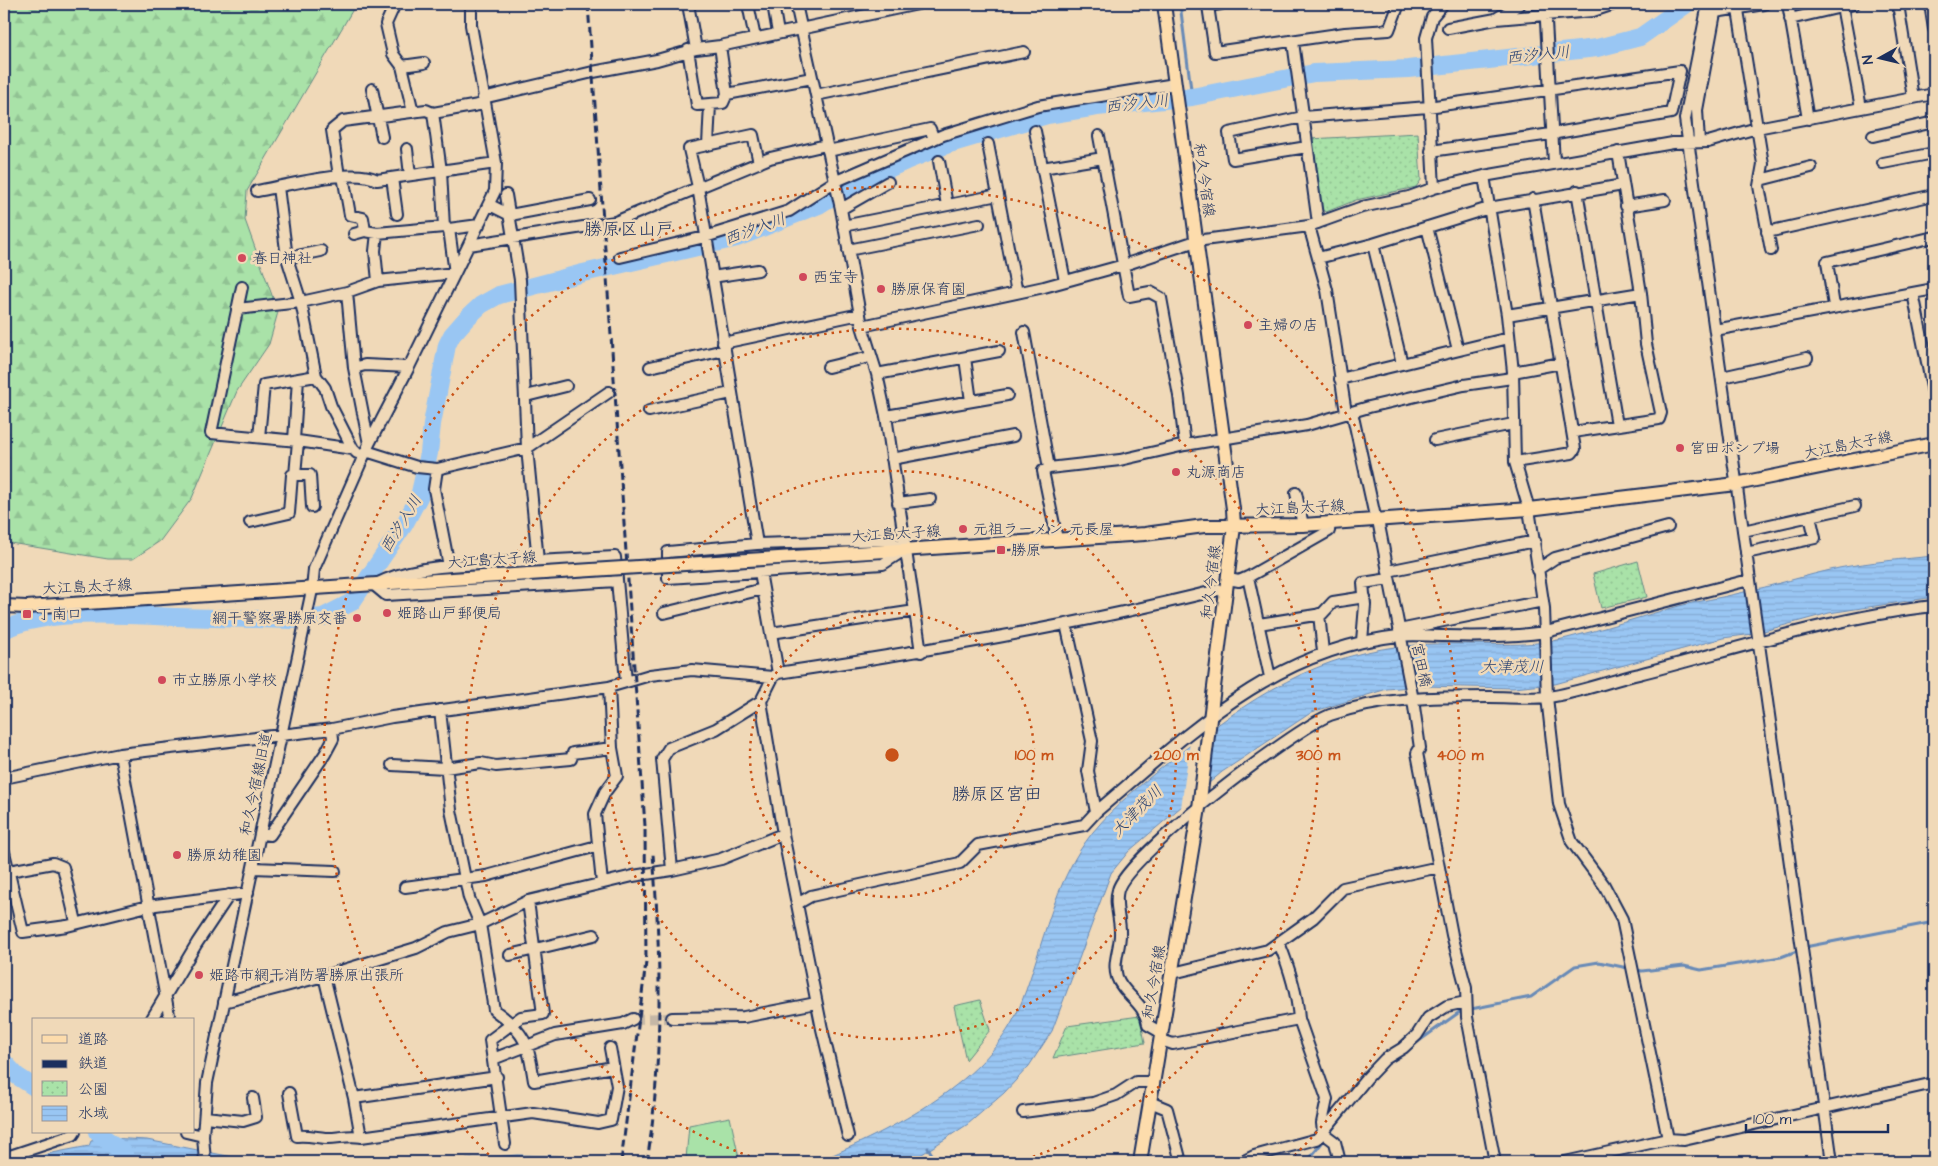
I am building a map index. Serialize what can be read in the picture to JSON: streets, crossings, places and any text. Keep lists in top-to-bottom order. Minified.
{"streets":{"main road":["和久今宿線","大江島太子線"],"street":["宮田橋","和久今宿線旧道"]},"crossings":[["和久今宿線","大江島太子線"],["大江島太子線","宮田橋"],["大江島太子線","和久今宿線旧道"]],"districts":["勝原区山戸","勝原区宮田"],"water":["西汐入川","大津茂川"],"places":{"other":["春日神社","西宝寺","勝原保育園","主婦の店","宮田ポンプ場","丸源商店","元祖ラーメン 元長屋","姫路山戸郵便局","網干警察署勝原交番","市立勝原小学校","勝原幼稚園","姫路市網干消防署勝原出張所"],"transit":["勝原","丁南口"]},"legend":["道路","鉄道","公園","水域"],"scale_bar":"100 m","north":"left","rings":["100 m","200 m","300 m","400 m"]}
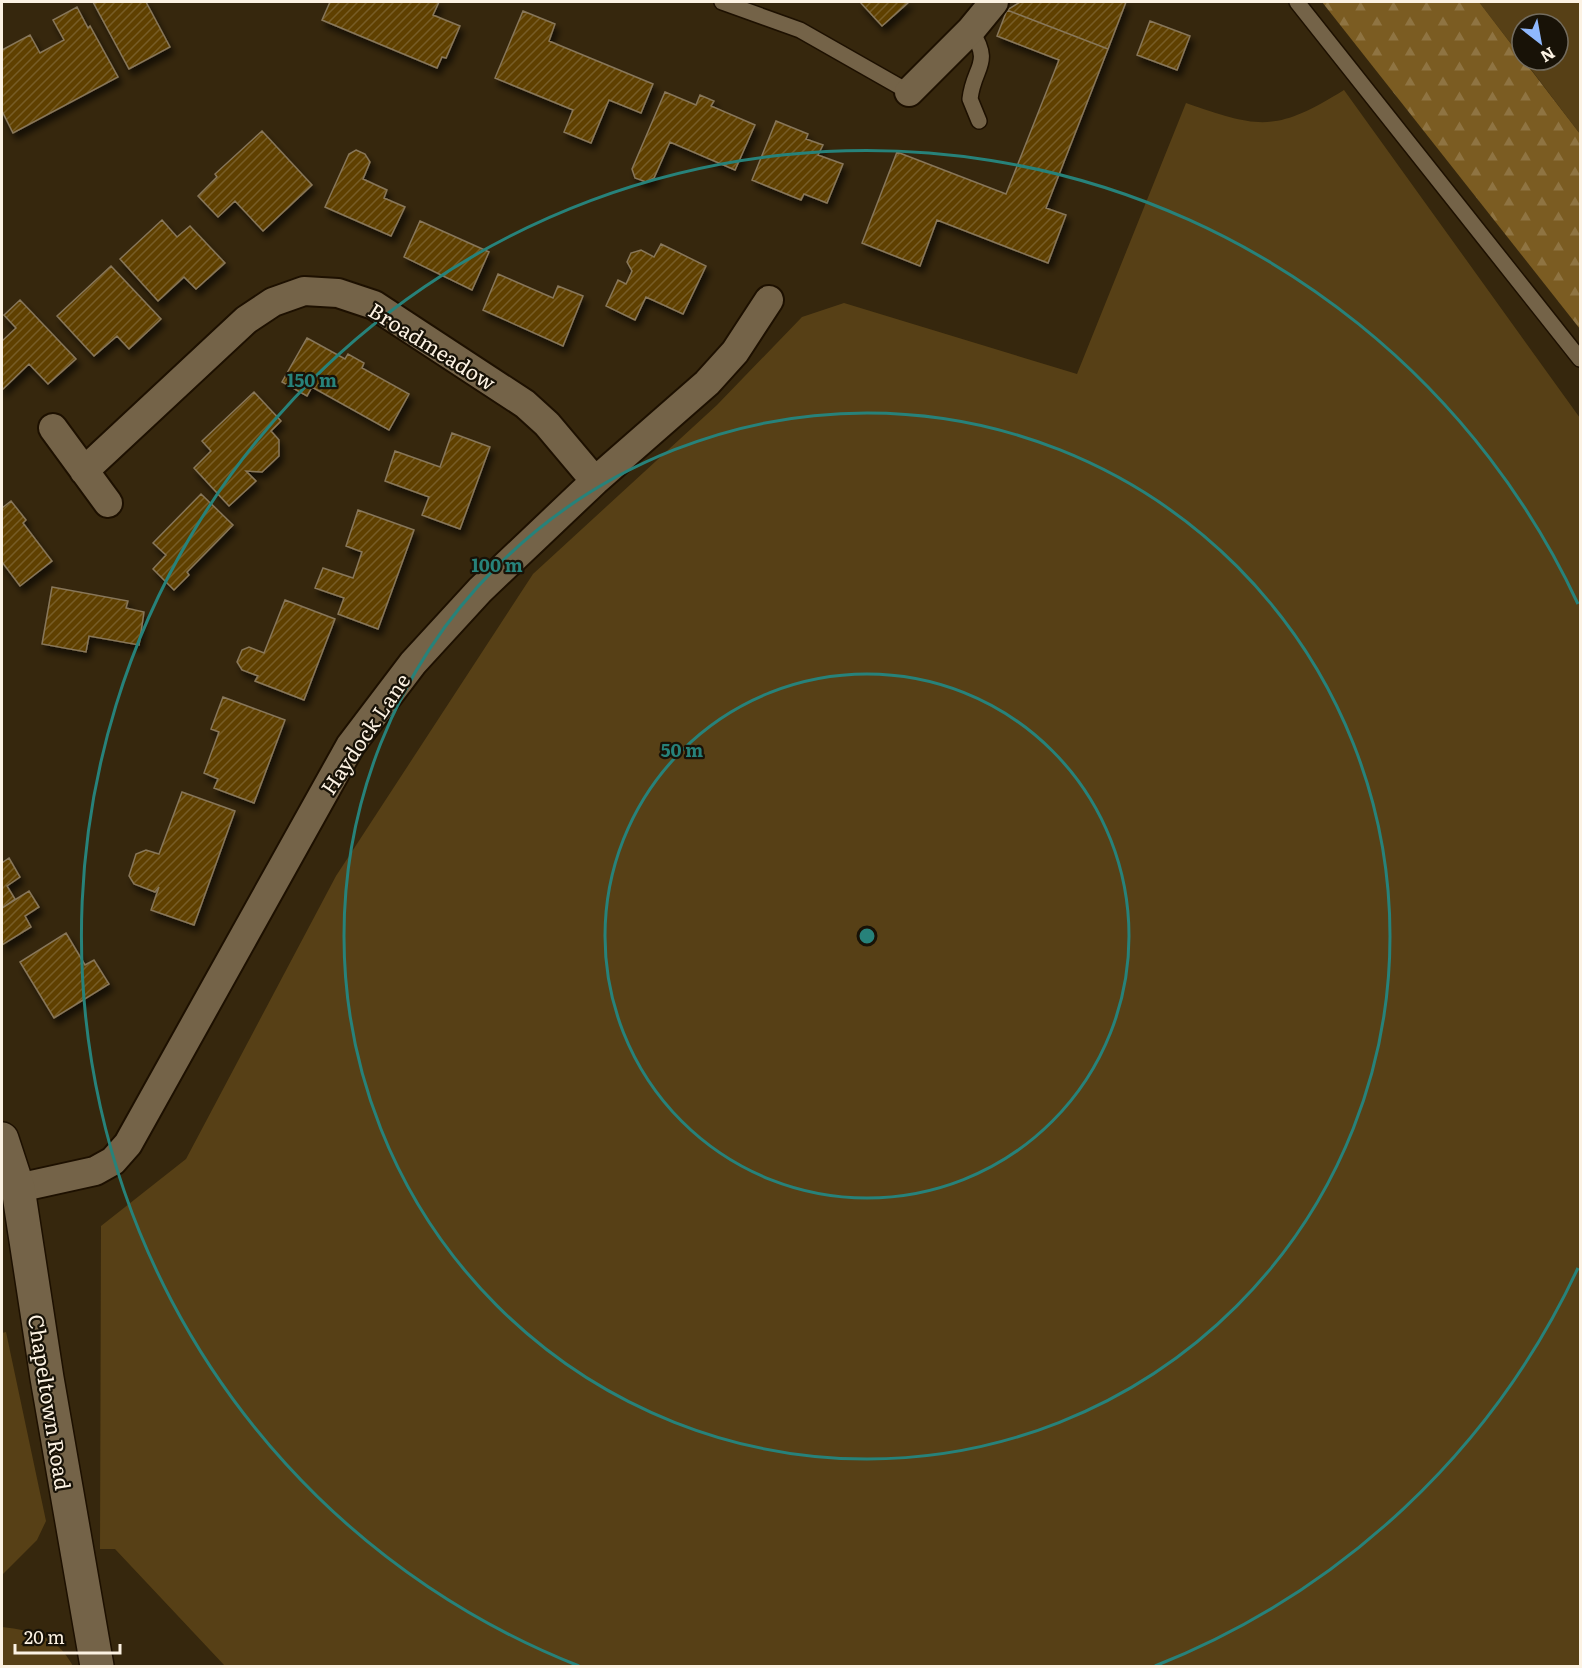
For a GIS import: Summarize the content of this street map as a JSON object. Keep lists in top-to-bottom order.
· · · · · · ·
### Your objective
Return each line of the material exactly as written; exclude the pictures.

### Output of the task
I am building a map index. Serialize what can be read in the picture to JSON: streets, crossings, places and any text. Keep lists in top-to-bottom order. Minified.
{"streets":{"main road":["和久今宿線","大江島太子線"],"street":["宮田橋","和久今宿線旧道"]},"crossings":[["和久今宿線","大江島太子線"],["大江島太子線","宮田橋"],["大江島太子線","和久今宿線旧道"]],"districts":["勝原区山戸","勝原区宮田"],"water":["西汐入川","大津茂川"],"places":{"other":["春日神社","西宝寺","勝原保育園","主婦の店","宮田ポンプ場","丸源商店","元祖ラーメン 元長屋","姫路山戸郵便局","網干警察署勝原交番","市立勝原小学校","勝原幼稚園","姫路市網干消防署勝原出張所"],"transit":["勝原","丁南口"]},"legend":["道路","鉄道","公園","水域"],"scale_bar":"100 m","north":"left","rings":["100 m","200 m","300 m","400 m"]}
For a GIS import: Summarize the content of this street map as a JSON object. Keep lists in top-to-bottom order.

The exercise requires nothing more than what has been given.